Paul Gregory | 13 March 2012
There is a lot of talk about Windows 8, the new Metro user interface. I think it is important to say right at the beginning you cannot make the changes Microsoft are looking at without breaking a few eggs. These changes are going to affect more people than maybe any other single change in the history of the world. Will people like it? ‘YES’ some will. Will people hate it? ‘YES’ some will. There will also be a majority that will sit in the middle because the OS is not important it is their applications they care about.
The loudest shouters on the Internet are talking about Metro and how it is designed for touch and not mouse and therefore makes it unusable on computers without a touch interface. I find this view very interesting for several reasons:
- This view is either been produce from people that used the developer preview version (which was not user optimized)
- It has been tested by IT Pros and they do not use computers the same way as users
- The sheep are all back again and are just repeating what somebody else has said
- We have forgotten what users do
It seems people have forgotten the primary functions for operating systems and how standard users (who are the very significant majority) use and interact with said operating system. For most users they need a platform that allows them to launch and use the applications.
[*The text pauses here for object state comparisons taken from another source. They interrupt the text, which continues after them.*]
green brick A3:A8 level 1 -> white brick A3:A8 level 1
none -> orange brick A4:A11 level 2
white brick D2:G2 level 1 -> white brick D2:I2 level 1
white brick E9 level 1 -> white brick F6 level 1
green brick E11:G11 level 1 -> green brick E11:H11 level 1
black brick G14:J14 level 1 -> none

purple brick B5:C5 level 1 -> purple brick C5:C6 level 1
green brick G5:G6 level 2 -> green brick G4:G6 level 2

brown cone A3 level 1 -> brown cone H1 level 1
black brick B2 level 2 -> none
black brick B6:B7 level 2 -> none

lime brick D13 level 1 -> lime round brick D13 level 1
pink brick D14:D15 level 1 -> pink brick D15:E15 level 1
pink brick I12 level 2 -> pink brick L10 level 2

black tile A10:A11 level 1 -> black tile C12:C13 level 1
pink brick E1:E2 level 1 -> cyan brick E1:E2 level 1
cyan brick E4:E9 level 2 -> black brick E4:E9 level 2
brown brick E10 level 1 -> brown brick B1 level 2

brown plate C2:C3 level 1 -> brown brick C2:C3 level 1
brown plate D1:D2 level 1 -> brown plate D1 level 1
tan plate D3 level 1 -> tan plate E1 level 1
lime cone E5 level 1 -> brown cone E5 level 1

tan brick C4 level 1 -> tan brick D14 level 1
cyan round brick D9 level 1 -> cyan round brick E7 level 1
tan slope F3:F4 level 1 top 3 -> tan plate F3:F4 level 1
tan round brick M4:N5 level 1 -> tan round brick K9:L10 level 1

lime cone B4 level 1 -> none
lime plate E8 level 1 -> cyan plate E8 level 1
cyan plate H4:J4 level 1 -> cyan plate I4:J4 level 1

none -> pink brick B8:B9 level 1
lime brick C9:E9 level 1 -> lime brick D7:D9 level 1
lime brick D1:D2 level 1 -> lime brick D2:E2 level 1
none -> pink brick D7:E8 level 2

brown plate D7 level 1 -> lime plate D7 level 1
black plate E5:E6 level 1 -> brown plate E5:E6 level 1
Metro does this as well if not better than a standard Windows desktop. When a user logs into an OS all they really want to do next is launch their application(s) to start working. Under a traditional Windows desktop that means either multiple clicks to navigate a menu or two or searching for those tiny, boring, unanimated, non-configurable icons on the desktop. With Windows 8 the 'Desktop' is clean bright and big so the user once signed in will just click the icon to launch the application(s) they require, much simpler. In time extra value will become available as the users applications become Metro apps, the icons will start to become active and this then might change the order the user chooses to start their applications, because the icons can alert them to what needs to be looked at first. This is an alternative to today as the user has to start each application in turn to work out what is needed to be done first.
Will the UI evolve, I am sure it will and new navigation features will be added. For system administrators there is a learning curve but again the Consumer Preview version has moved the navigation on a long way and to be honest the key element with Windows 8 navigation for IT Pros will be search. I have been telling people since the release of Windows 7 use search do not navigate, and Windows 8 will confirm that view even more. But today for users the interface works really well and reduces what the user has to do for everyday operations with both touch and mouse.